We will set up our source by completing the form which is given by Airbyte, containing connection details of our source system.

These are the values that are needed to create the source successfully:

  • Name: Hubspot

  • Source type: Hubspot

  • Access Token: My Hubspot Access Token for the private app

  • start_date: I used 2017-01-25T00:00:00Z which is the machine-readable timestamp for 1/1/2017

Here is a cute picture to celebrate the far we have come and usher us into the next step.

Creating the destination

It is time to create the destination where we will persist our data to. In our case, we will use the PostgreSQL database as our destination.

  • Name: I called it “Postgres-app” but it could be anything you want

  • Host: Use host.docker.internal, you can also use localhost

  • Port: 5432

  • Database Name: Mine is “postgres.”

  • Schema: I left it as “public.” You might want to use schemas for organizational purposes. Schemas are “namespaces” and you can think of them as folders for your tables.

  • User: Again, mine is “postgres

  • Password: You can leave this blank unless you set up a password. Mine I had set as "password".

From there you can test your connection and you should see a message that says, “All connection tests passed!

Creating the ELT connection

We've already created a source and a destination, now all we have to do is to tell Airbyte we want to extract from the Source and load data to the Destination.

We'll go back to the Destinations screen and open your Postgres-app source, click “add source,” and choose your source. For me, this is the source I created called “Hubspot.”

Airbyte will then go and test both the Source and Destination. Once both tests succeed, you can set up your sync.

There are many settings available! Fortunately, you can leave most of them alone until you wish to be more precise about how you save and organize your data.

Set the Sync frequency to "manual" for the time being, and deselect all Hubspot objects other than Contacts.

Nonetheless, starting with Contacts is a fantastic idea because it will be much quicker to finish the initial load and the analyses will still be rather compelling. In the future, you might load more items for more complex analysis.

At the bottom of the screen, select "Set up connection."

"Huraaaaay!!" You have created your first connection successfully. Click “Sync now” and start the ETL job!

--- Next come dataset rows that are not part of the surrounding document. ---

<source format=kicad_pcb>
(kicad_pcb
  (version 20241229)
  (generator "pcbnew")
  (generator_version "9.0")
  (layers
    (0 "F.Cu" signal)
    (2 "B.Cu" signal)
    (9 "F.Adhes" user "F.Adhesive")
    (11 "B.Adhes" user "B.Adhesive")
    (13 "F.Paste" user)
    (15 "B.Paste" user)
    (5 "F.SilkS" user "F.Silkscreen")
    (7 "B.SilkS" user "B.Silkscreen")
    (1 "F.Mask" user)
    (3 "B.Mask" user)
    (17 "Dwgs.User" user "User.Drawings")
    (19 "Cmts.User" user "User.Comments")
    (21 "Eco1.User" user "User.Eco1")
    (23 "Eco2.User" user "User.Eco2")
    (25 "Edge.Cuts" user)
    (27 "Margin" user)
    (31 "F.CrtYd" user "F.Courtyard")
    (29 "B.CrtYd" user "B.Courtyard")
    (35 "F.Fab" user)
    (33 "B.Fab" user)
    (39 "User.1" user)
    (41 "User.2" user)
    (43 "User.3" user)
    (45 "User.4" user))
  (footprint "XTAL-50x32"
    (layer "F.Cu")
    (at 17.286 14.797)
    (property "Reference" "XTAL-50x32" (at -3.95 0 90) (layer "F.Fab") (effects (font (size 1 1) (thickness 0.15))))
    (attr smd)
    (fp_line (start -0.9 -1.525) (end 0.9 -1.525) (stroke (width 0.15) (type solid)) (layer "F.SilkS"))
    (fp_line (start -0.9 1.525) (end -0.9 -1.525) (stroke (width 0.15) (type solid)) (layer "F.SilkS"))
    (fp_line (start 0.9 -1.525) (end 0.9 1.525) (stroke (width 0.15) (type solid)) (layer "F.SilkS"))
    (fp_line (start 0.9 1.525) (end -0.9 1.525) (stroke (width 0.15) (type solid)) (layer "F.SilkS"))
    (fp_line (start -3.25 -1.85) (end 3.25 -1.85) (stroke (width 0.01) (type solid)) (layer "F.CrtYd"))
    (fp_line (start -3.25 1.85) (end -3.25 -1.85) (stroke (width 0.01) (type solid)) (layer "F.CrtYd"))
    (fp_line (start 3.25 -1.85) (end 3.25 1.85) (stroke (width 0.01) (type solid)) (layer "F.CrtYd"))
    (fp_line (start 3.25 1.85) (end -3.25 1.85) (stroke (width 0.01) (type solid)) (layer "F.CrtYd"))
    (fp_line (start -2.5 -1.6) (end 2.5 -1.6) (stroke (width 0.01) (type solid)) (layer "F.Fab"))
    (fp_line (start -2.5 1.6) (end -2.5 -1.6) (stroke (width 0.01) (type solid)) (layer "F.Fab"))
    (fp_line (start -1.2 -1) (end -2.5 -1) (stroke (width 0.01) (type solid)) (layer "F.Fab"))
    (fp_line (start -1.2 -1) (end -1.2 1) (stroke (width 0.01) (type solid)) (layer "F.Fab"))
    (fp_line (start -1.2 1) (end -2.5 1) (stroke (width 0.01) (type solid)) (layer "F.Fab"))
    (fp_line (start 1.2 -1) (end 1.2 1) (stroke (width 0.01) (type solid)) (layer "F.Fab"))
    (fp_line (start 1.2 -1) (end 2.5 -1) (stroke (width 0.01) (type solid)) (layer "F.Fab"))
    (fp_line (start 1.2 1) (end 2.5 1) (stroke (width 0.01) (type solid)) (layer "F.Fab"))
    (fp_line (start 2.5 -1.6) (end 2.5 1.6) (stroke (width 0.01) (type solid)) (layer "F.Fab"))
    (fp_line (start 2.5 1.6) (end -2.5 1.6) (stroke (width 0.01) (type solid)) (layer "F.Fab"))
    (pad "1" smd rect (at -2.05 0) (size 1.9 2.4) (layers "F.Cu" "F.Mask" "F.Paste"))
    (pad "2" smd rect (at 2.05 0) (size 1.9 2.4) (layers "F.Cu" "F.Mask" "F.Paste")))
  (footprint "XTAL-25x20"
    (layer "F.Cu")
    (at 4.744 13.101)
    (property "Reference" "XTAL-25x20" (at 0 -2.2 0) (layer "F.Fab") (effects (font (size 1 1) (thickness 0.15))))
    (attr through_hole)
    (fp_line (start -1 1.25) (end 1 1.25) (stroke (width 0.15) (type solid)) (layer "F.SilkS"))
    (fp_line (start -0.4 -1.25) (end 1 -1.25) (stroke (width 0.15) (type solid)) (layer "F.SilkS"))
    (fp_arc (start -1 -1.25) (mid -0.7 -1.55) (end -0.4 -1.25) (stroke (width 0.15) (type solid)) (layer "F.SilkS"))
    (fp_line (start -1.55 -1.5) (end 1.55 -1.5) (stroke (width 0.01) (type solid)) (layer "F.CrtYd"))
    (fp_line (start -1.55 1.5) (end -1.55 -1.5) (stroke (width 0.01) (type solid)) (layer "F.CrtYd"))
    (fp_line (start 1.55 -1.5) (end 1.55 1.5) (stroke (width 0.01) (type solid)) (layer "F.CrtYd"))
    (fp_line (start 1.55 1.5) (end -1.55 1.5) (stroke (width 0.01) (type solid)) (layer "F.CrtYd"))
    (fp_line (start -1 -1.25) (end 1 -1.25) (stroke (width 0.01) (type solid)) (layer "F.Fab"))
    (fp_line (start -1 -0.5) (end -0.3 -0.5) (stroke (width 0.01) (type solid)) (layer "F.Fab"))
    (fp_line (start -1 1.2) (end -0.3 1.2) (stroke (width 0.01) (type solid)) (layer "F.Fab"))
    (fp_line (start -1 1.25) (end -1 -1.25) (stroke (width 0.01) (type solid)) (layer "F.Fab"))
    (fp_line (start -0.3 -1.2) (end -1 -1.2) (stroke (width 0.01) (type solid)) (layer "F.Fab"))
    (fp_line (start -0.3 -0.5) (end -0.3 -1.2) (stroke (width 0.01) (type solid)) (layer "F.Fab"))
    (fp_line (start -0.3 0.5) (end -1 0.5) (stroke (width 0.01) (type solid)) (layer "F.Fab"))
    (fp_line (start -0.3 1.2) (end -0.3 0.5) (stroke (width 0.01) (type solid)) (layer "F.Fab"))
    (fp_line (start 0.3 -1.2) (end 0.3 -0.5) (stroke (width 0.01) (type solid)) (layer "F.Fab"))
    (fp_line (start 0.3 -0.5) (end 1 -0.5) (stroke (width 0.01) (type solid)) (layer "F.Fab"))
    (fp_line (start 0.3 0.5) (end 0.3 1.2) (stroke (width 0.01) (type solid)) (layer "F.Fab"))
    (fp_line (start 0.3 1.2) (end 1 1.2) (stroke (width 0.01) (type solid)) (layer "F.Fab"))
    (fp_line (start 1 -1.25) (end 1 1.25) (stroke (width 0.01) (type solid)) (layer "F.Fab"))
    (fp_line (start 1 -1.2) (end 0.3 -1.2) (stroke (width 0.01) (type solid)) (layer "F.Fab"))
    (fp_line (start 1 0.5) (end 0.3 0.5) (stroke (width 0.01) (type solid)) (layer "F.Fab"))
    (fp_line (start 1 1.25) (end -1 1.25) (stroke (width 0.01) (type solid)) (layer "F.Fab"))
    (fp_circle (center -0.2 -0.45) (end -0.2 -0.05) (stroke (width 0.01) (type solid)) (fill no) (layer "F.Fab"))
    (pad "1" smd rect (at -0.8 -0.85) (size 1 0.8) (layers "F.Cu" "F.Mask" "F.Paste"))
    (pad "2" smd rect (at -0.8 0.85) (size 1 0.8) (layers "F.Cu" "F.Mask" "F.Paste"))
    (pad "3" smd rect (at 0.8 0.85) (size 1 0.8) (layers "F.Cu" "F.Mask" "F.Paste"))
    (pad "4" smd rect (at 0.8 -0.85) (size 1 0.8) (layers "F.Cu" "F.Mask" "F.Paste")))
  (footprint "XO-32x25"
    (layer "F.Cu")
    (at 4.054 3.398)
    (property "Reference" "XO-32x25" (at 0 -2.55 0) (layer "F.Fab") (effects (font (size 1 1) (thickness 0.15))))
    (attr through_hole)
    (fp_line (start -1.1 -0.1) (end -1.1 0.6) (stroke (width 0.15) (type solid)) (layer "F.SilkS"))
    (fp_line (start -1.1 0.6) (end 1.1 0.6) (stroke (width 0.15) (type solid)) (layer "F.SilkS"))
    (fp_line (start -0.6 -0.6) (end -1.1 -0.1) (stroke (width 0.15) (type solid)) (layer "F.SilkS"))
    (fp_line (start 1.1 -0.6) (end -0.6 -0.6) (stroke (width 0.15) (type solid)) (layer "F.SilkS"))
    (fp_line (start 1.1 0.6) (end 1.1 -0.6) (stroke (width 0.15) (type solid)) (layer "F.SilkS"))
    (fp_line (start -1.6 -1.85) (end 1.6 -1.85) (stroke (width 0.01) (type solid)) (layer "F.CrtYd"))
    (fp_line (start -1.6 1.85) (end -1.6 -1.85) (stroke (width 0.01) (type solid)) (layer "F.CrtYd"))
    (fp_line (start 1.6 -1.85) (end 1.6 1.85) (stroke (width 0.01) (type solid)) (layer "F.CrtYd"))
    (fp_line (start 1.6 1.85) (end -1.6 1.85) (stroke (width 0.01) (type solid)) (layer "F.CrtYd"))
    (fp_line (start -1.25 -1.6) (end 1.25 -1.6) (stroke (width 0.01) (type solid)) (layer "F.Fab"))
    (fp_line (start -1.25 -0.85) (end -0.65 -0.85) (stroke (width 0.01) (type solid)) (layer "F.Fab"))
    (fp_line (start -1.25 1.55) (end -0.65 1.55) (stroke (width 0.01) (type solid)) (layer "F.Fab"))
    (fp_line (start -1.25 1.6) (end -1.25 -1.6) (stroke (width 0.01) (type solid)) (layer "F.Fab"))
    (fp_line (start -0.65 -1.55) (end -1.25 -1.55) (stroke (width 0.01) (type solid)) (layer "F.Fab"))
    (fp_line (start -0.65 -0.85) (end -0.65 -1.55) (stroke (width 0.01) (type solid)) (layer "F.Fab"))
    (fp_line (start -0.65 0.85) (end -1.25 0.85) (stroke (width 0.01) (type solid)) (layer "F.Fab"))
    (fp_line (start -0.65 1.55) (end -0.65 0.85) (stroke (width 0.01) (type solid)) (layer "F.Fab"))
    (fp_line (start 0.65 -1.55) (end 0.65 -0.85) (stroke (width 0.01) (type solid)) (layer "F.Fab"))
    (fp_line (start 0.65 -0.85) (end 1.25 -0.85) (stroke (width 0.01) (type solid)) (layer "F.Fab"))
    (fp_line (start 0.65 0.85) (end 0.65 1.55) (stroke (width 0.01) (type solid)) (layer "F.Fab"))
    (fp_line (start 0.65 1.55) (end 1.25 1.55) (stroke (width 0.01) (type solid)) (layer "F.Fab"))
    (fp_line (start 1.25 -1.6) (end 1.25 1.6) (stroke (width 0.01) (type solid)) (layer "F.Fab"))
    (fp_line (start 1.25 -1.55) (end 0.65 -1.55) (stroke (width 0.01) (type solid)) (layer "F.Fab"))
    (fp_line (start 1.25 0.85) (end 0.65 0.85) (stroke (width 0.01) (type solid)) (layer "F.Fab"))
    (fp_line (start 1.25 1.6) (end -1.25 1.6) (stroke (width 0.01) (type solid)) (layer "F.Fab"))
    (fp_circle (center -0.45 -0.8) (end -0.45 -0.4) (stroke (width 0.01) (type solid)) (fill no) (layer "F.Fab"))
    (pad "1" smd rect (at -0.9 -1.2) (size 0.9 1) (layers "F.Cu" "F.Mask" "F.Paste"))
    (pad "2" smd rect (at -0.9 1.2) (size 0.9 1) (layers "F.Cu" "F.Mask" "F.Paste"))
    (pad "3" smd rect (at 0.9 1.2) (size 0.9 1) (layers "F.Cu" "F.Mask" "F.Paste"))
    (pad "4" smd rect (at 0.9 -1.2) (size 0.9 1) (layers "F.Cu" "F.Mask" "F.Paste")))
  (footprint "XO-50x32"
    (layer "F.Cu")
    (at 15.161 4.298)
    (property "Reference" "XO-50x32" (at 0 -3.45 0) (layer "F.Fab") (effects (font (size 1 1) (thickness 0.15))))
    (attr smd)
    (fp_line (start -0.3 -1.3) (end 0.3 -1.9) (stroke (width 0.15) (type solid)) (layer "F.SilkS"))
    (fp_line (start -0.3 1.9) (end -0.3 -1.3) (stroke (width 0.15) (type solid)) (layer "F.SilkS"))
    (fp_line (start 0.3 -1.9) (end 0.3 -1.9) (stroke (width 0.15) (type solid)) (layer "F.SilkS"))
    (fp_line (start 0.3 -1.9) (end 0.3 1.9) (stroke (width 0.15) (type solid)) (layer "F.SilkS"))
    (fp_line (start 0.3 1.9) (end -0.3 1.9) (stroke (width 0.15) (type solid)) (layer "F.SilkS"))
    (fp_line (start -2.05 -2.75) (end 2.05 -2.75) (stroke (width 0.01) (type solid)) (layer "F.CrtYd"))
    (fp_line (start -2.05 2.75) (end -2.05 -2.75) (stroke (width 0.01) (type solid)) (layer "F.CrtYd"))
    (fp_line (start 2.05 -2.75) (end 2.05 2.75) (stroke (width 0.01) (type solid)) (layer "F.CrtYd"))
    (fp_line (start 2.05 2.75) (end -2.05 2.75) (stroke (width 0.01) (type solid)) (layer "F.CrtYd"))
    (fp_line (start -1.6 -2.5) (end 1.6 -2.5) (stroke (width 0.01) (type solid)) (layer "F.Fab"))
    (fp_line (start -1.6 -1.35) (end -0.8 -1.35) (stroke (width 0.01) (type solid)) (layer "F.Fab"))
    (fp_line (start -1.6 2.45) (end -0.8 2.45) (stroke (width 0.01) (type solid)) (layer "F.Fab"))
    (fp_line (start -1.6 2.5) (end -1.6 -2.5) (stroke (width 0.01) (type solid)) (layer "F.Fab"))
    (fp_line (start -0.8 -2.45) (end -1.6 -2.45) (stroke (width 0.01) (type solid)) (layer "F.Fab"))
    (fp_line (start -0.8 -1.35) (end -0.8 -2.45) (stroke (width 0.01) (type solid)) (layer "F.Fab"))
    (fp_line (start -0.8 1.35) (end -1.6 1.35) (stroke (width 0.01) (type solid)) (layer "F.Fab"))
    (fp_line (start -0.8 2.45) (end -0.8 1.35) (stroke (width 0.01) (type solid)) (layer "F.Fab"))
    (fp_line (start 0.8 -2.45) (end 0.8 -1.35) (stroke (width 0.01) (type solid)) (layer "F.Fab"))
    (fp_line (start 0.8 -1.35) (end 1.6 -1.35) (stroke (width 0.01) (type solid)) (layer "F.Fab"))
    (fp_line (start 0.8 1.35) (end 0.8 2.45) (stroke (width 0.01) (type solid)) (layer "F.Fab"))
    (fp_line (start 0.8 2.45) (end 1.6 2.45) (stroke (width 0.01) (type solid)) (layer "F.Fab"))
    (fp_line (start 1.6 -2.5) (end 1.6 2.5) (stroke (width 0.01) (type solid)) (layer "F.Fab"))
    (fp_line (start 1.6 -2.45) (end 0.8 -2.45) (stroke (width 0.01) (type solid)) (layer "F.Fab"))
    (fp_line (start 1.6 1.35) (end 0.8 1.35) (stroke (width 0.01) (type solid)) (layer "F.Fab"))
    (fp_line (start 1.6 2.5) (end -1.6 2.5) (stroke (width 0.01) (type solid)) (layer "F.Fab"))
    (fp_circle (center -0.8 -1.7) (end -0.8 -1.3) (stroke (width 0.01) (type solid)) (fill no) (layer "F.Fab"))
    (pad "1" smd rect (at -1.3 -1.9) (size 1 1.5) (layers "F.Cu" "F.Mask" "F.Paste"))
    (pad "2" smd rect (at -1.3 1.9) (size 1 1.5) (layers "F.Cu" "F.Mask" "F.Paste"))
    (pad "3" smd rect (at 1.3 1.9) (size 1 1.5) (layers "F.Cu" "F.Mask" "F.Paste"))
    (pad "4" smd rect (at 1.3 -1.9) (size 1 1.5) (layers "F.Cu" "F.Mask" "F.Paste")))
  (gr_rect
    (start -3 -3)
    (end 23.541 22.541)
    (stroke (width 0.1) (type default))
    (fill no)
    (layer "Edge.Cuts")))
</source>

After the sync has finished running, you will see lots of logs.

What’s happening in Postgres now?

All the data is being loaded into temporary tables that Airbyte is constructing. It will then replicate those data into its tables for the final state. The tables will be set up in a way that makes analysis a little bit simpler. Here are more T and L related to the ETL process!

You can return to Postico throughout the sync to refresh the table list (cmd+R) and see new tables as they are created.

Conclusion

In this tutorial, we successfully set up Airbyte locally. Then we created a source (HubSpot) and a destination (PostgreSQL) connection and we were able to sync data from the source to the destination.